Un párpado aleteó locamente.

No era sólo que el Gran Dios le hubiera hablado a Vorbis, dentro de los confines de su cabeza. Tarde o temprano, todo el mundo acababa hablándole a un exquisidor. Era una mera cuestión de aguante.

Últimamente Vorbis ya no solía bajar a ver trabajar a los exquisidores. Los exquisidores no tenían por qué hacerlo. Mandaba instrucciones, recibía informes. Pero circunstancias especiales merecían su atención especial.
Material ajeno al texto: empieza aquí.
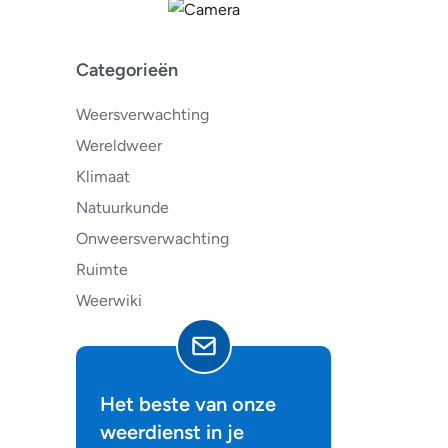
Categorieën
Weersverwachting
Wereldweer
Klimaat
Natuurkunde
Onweersverwachting
Ruimte
Weerwiki
Het beste van onze
weerdienst in je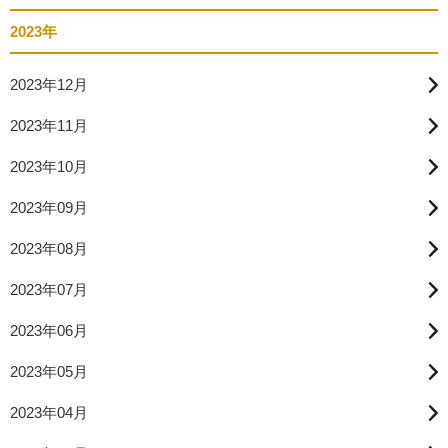
2023年
2023年12月
2023年11月
2023年10月
2023年09月
2023年08月
2023年07月
2023年06月
2023年05月
2023年04月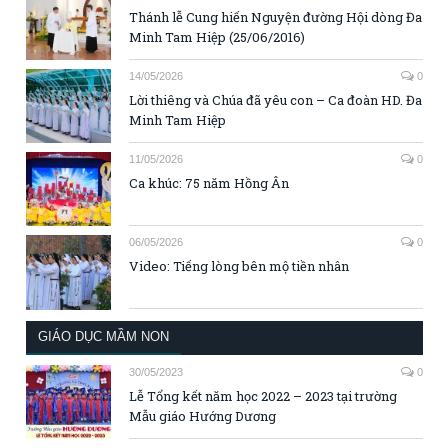
Thánh lễ Cung hiến Nguyện đường Hội dòng Đa
Minh Tam Hiệp (25/06/2016)
14/05/2026
0
Lời thiêng và Chúa đã yêu con – Ca đoàn HD. Đa
Minh Tam Hiệp
11/05/2026
0
Ca khúc: 75 năm Hồng Ân
06/05/2026
0
Video: Tiếng lòng bên mộ tiền nhân
GIÁO DỤC MẦM NON
30/05/2023
0
Lễ Tổng kết năm học 2022 – 2023 tại trường
Mẫu giáo Hướng Dương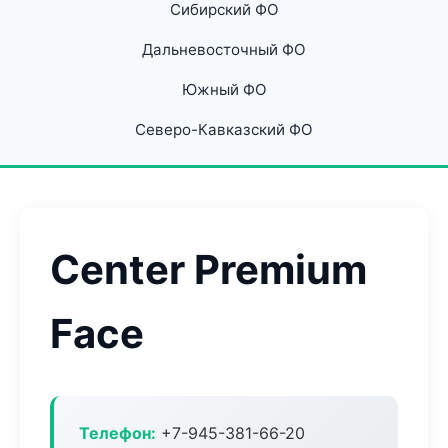
Сибирский ФО
Дальневосточный ФО
Южный ФО
Северо-Кавказский ФО
Center Premium
Face
Телефон:
+7-945-381-66-20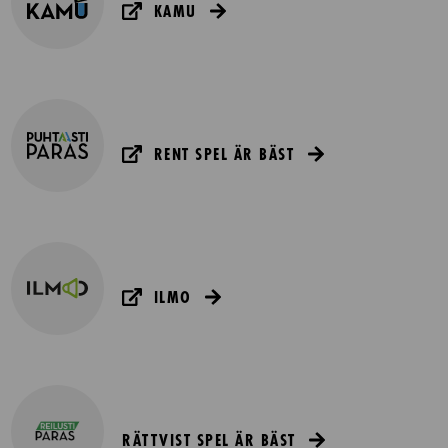
KAMU
RENT SPEL ÄR BÄST
ILMO
RÄTTVIST SPEL ÄR BÄST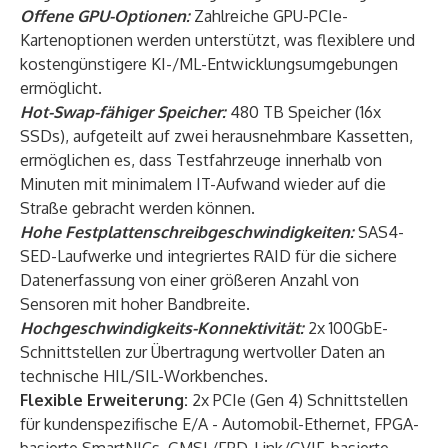
Offene GPU-Optionen:
Zahlreiche GPU-PCIe-
Kartenoptionen werden unterstützt, was flexiblere und
kostengünstigere KI-/ML-Entwicklungsumgebungen
ermöglicht.
Hot-Swap-fähiger Speicher:
480 TB Speicher (16x
SSDs), aufgeteilt auf zwei herausnehmbare Kassetten,
ermöglichen es, dass Testfahrzeuge innerhalb von
Minuten mit minimalem IT-Aufwand wieder auf die
Straße gebracht werden können.
Hohe Festplattenschreibgeschwindigkeiten:
SAS4-
SED-Laufwerke und integriertes RAID für die sichere
Datenerfassung von einer größeren Anzahl von
Sensoren mit hoher Bandbreite.
Hochgeschwindigkeits-Konnektivität:
2x 100GbE-
Schnittstellen zur Übertragung wertvoller Daten an
technische HIL/SIL-Workbenches.
Flexible Erweiterung:
2x PCIe (Gen 4) Schnittstellen
für kundenspezifische E/A - Automobil-Ethernet, FPGA-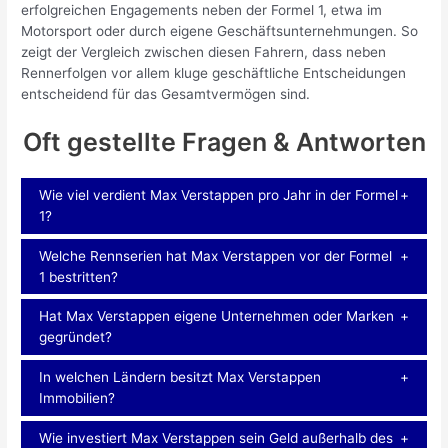
erfolgreichen Engagements neben der Formel 1, etwa im
Motorsport oder durch eigene Geschäftsunternehmungen. So
zeigt der Vergleich zwischen diesen Fahrern, dass neben
Rennerfolgen vor allem kluge geschäftliche Entscheidungen
entscheidend für das Gesamtvermögen sind.
Oft gestellte Fragen & Antworten
Wie viel verdient Max Verstappen pro Jahr in der Formel
1?
Welche Rennserien hat Max Verstappen vor der Formel
1 bestritten?
Hat Max Verstappen eigene Unternehmen oder Marken
gegründet?
In welchen Ländern besitzt Max Verstappen
Immobilien?
Wie investiert Max Verstappen sein Geld außerhalb des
Hay que aclarar que había muy poco de lo que reírse en el sótano de la Quisición, al menos no si tenías un sentido del humor mínimamente normal. No había alegres letreritos en los que dijera: No Es Necesario Ser Despiadadamente Sádico Para Trabajar Aquí, ¡¡Pero Ayuda!! Pero había cosas que podían sugerirle a un hombre con dos dedos de frente que el Creador de la humanidad tenía un sentido de la diversión realmente muy oblicuo, y despertar en su corazón una rabia capaz de asaltar las puertas del cielo.